Al respecto, Jiménez señala acertadamente los nombres de Cebrián, Ansón y Ramírez como los tres todopoderosos editores de diarios a que nos tenía acostumbrado el panorama mediático de los 80′ a nuestros días… en que ya no queda ninguno -ninguno de los tres, ningún otro-. Una situación moral que ha hecho de las grandes cabeceras de antaño papel mojado, en favor como nunca antes de las televisiones, la radio y la prensa digital, aunque la Prensa en Papel presuma -y hasta cierto punto sea cierto- de ser mucho más rigurosa en todos los sentidos que aquellos otros medios.

Pero tal vez sea por esto, porque siempre se confió más (y al menos) en los periódicos frente a TV e incluso Radio, que la traición se ha sentido como más profunda por parte de los lectores de diarios, sobre todo por la burda manera en que, como los mismos partidos políticos, se han dedicado a insultar la inteligencia de los ciudadanos.

Uno de los más preclaros ejemplos es el de “Los Acuerdos”, como reza el capítulo del libro, una serie de privilegios de inmunidad informativa conseguida por los altos ejecutivos de las más grandes corporaciones españolas a cambio de publicidad institucional; o, dicho en plata: una especie de soborno institucionalizado que, en el caso de partidos y sindicatos, se sirve de fondos públicos (o “de reptiles”, cuando se produce bajo manga) para lograr infomaciones favorables, vetos a opiniones o noticias contrarias, etc.

Obviamente, como siempre pagan los mismos, la impunidad de los mismos es legendaria en nuestro país desde hace décadas: de los Pujol a tantos ex dirigentes de PSOE y PP, más los caciques locales, los saqueadores de las cajas de ahorro y los habituales prohombres de las finanzas e industrias patrias, que hacen negocios amparados por el poder político y a costa recurrentemente del Presupuesto público, a cuya cabeza figuró en ocasiones y nunca de manera figurada el mismísimo rey Juan Carlos I.

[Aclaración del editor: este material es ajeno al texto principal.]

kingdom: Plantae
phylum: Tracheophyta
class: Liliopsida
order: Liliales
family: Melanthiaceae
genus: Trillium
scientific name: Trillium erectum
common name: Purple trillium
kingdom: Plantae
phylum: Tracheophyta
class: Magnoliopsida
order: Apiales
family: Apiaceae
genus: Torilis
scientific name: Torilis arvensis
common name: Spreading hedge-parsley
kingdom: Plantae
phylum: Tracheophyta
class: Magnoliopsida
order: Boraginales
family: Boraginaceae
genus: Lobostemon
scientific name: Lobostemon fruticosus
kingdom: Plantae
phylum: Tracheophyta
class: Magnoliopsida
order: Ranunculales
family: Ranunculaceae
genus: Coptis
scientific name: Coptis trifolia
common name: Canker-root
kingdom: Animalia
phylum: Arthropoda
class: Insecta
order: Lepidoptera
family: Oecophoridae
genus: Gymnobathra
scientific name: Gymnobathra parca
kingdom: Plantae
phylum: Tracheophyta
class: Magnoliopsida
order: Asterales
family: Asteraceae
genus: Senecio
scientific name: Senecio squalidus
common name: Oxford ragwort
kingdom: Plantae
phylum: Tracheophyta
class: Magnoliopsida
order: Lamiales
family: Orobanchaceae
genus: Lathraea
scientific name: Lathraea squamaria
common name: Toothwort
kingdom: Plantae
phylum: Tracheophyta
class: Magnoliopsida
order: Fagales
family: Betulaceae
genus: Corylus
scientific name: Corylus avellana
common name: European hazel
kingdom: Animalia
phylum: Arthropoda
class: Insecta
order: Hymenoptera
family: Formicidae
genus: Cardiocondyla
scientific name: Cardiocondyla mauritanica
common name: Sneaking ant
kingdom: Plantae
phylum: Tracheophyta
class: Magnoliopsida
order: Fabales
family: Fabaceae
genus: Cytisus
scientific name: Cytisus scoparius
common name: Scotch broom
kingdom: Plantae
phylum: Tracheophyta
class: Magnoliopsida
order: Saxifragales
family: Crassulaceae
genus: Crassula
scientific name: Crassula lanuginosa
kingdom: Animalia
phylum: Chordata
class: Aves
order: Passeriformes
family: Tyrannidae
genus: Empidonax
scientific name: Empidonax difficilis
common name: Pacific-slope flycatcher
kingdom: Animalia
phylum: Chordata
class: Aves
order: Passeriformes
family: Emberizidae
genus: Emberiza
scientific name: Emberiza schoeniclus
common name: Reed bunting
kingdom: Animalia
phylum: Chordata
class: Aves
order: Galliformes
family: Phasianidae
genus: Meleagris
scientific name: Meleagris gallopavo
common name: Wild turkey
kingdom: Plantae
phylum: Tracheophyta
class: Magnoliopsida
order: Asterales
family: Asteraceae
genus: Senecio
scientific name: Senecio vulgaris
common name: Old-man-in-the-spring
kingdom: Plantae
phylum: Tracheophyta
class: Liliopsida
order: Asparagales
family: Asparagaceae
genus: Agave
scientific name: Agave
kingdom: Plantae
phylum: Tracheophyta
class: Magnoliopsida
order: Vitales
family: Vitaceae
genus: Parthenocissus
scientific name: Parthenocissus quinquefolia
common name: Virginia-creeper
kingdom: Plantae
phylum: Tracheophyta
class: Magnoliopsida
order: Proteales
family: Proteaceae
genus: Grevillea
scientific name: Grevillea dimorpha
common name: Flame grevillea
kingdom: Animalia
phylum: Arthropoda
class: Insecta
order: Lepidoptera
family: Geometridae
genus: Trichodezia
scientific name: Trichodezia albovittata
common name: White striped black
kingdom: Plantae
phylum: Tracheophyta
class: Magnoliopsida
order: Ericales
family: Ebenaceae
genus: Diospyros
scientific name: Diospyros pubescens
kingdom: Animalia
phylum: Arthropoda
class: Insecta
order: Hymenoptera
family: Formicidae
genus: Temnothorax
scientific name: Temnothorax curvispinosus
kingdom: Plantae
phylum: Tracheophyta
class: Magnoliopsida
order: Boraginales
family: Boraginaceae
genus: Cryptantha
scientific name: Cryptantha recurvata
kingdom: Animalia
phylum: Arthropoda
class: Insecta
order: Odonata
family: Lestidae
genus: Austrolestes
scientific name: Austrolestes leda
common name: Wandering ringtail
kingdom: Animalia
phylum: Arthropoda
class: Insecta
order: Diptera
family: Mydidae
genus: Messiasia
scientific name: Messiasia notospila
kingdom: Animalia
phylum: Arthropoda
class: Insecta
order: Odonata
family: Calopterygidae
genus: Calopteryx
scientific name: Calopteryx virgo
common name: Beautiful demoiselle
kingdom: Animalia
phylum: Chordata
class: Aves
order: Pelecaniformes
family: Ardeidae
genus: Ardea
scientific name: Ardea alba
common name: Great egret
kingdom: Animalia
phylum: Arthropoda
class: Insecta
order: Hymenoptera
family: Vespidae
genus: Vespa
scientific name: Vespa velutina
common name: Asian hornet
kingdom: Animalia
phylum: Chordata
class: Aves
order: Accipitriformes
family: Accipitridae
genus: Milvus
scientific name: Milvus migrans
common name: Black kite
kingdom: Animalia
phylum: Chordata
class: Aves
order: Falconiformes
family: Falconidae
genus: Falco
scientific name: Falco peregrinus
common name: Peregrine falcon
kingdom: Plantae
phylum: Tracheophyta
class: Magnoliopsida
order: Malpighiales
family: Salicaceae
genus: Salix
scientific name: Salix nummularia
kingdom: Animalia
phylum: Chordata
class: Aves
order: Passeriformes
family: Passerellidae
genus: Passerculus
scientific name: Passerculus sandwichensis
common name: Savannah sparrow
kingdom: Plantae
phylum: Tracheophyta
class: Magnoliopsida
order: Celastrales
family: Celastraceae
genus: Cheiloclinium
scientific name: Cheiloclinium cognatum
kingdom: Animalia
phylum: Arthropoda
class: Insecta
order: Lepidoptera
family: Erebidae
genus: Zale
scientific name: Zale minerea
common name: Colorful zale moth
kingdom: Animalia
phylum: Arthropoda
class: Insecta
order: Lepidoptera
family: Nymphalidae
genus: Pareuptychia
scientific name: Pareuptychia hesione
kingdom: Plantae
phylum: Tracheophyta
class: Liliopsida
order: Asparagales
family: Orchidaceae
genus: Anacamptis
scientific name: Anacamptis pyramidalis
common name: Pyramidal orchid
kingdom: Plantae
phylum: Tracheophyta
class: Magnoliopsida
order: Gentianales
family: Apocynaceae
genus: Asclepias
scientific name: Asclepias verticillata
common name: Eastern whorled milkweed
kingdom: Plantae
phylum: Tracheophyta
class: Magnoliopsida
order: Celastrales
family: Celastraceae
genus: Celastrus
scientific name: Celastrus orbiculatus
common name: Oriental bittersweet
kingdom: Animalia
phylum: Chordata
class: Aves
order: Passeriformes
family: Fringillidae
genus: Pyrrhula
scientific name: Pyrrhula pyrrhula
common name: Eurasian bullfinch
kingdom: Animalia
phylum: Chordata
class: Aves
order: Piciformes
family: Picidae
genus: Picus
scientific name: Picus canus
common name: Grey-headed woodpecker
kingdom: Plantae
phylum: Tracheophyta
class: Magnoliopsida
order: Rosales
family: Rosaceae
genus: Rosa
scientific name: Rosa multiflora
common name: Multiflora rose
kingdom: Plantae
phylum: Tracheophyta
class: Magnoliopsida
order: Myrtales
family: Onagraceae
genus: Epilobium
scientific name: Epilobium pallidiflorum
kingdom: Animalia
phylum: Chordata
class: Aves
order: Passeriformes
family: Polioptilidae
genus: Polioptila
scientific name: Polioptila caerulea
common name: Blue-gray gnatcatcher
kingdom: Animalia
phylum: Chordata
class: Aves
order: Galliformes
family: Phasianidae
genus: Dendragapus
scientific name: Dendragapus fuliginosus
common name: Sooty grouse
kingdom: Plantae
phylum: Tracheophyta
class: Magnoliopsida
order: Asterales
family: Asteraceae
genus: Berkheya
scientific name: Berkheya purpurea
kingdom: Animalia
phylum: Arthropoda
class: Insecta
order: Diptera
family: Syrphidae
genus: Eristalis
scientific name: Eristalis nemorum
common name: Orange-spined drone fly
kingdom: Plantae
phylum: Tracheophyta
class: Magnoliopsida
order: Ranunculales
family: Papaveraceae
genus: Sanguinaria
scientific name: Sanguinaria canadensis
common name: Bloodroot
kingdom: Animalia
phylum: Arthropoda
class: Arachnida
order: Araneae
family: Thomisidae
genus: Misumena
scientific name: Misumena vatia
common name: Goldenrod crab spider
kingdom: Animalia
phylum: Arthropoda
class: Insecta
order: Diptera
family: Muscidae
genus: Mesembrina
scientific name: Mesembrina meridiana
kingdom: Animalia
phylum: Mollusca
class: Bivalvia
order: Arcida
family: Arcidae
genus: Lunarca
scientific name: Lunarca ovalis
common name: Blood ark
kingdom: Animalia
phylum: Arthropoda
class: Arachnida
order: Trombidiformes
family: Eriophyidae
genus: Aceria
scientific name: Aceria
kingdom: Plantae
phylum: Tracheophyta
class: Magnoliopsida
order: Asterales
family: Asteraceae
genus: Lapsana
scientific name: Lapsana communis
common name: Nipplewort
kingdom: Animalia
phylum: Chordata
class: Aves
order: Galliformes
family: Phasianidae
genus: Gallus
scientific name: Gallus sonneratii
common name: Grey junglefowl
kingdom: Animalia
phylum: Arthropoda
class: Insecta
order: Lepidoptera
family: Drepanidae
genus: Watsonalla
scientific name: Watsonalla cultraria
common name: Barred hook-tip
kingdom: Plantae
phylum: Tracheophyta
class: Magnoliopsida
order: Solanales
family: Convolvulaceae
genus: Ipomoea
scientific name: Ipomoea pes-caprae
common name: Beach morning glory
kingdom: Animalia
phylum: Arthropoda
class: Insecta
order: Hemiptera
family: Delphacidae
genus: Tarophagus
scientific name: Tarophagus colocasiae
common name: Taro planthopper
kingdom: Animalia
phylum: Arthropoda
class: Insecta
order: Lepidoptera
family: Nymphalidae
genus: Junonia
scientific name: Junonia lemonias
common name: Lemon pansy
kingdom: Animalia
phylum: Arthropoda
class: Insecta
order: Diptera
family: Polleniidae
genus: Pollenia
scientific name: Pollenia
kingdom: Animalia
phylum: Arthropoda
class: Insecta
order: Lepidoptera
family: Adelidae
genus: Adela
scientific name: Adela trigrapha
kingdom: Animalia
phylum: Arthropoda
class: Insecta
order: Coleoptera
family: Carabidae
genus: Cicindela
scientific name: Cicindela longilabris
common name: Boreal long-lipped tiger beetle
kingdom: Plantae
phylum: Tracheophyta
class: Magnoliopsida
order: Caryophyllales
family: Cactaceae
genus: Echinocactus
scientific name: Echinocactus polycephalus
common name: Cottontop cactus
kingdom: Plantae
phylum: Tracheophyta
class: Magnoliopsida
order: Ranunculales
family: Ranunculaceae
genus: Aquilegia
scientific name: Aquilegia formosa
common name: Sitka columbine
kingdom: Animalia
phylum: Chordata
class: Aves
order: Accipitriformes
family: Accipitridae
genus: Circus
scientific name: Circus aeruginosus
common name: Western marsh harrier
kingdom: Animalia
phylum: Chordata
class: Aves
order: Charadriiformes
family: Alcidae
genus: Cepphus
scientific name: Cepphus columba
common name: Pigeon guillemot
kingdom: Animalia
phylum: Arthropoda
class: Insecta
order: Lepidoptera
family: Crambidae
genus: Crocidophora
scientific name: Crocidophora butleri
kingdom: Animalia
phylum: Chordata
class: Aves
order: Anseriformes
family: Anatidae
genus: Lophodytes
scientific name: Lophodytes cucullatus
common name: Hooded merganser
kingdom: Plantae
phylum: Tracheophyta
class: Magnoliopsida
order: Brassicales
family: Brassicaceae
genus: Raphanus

En uno de los párrafos a destacar del libro, Jiménez sintetiza el caso:

“El periodismo nacional vivía una doble vida. En una anunciábamos a los cuatro vientos nuestro papel fundamental en democracia, nos concedíamos constantes premios por nuestra labor -¿había un oficio que se premiara más a sí mismo?- y censurábamos los excesos, prebendas y corruptelas de los políticos. En la otra hacíamos lo mismo que ellos, resistíamos cualquier intento de control sobre nuestra labor, ignorábamos los códigos deontológicos que nostros mismos habíamos redactado y nos integrábamos cómodamente en el sistema que nos habíamos comprometido a vigilar. Mientras los herederos de la Transición convertían el país en una inmensa agencia de colocación para sus afines, las instituciones se gangrenaban y los partidos políticos que debían defender el Estado de Derecho se aprovechaban de él, los medios escogíamos el bando equivocado. Durante décadas ofrecimos a la monarquía inmunidad informativa y adulación, enviando a sus miembros de moral más endeble la señal de que nunca serían censurados. Vivimos en connivencia con bancos y tiburones inmobiliarios, sin denunciar sus excesos porque su publicidad engordaba nuestras cuentas de resultados. Nos sometimos a Los Acuerdos, sin oponer ninguna resistencia o promocionándolos. Y alineamos nuestros intereses con los de los partidos políticos y gobiernos, a cambio de dinero institucional, licencias de televisión o favores. La prensa, atrincherada en ideologías irrenunciables y fiel a una verdad que encajara en ellas, había malgastado sus mejores días en batallas mediáticas y luchas de egos, mientras guardaba silencio sobre sus propias deshonras.”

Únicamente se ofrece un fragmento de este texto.